My wife and children and my mother and her pal came with me to the large production at my adopted church, Trinity Baptist, a service
with all sorts of choirs, orchestra, dance, prayer, and a great talk by Pastor Tim.

This is an annual outreach that attracts 10,000 people over 5 sevices. I went twice.

I can only call the presentation Unfettered Joy.

We didn't get into to much theological discourse do to time constraints.

My Brothers main concern is what about the Sabbath. I was able to sent some commentaries home with him on Romans 14 and Colossian 2:16-23, and that wonderful article The Christian and the Ten Commandments by John Root at www,layhands/TenCommandments,htm. And Ratzlaff's Sabbath in Jesus.

This will give he some challenging reading for the next while.

The ominous file cabinet was glanced at but those that were willing to pursue study only wanted to deal with one thing at a time. And rightfully so.

My mother was appreciative of the Nelson Study Bible She received.

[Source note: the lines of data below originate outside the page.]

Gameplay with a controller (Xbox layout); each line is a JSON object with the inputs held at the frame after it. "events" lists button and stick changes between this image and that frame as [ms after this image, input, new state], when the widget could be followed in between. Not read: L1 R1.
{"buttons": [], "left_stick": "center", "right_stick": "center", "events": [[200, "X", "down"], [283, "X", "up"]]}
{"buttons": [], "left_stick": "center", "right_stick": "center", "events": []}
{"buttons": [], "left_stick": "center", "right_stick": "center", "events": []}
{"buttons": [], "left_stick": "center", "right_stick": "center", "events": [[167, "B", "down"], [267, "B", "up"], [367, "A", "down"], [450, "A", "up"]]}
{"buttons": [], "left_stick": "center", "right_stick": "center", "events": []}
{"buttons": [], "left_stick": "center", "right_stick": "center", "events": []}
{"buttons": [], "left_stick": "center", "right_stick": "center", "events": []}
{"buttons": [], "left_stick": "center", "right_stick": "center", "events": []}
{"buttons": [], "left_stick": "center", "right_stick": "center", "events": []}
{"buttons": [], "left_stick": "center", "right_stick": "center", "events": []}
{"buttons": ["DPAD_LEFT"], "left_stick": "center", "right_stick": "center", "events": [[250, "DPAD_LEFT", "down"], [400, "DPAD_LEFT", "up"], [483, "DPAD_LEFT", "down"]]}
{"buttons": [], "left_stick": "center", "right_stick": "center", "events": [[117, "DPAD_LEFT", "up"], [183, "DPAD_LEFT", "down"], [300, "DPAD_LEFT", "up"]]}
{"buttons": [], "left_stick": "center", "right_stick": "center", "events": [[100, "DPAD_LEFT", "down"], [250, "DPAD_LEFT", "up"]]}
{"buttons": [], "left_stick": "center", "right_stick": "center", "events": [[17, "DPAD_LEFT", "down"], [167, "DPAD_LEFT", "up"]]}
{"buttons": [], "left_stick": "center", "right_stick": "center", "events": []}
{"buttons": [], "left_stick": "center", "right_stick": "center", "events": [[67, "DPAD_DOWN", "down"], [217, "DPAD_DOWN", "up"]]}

We can now be on the same page when studying passages. It also has helpful commentary through out, and is one of the Bibles I use.

We didn't discuss the IJ doctrine because I don't think they understand the inplications of it, or again the inplications of it being wrong.

Me, I got the Complete Farside 2-Volume hardbound edition by Gary Larson. There are days when I need to lighted up and this will be my tonic.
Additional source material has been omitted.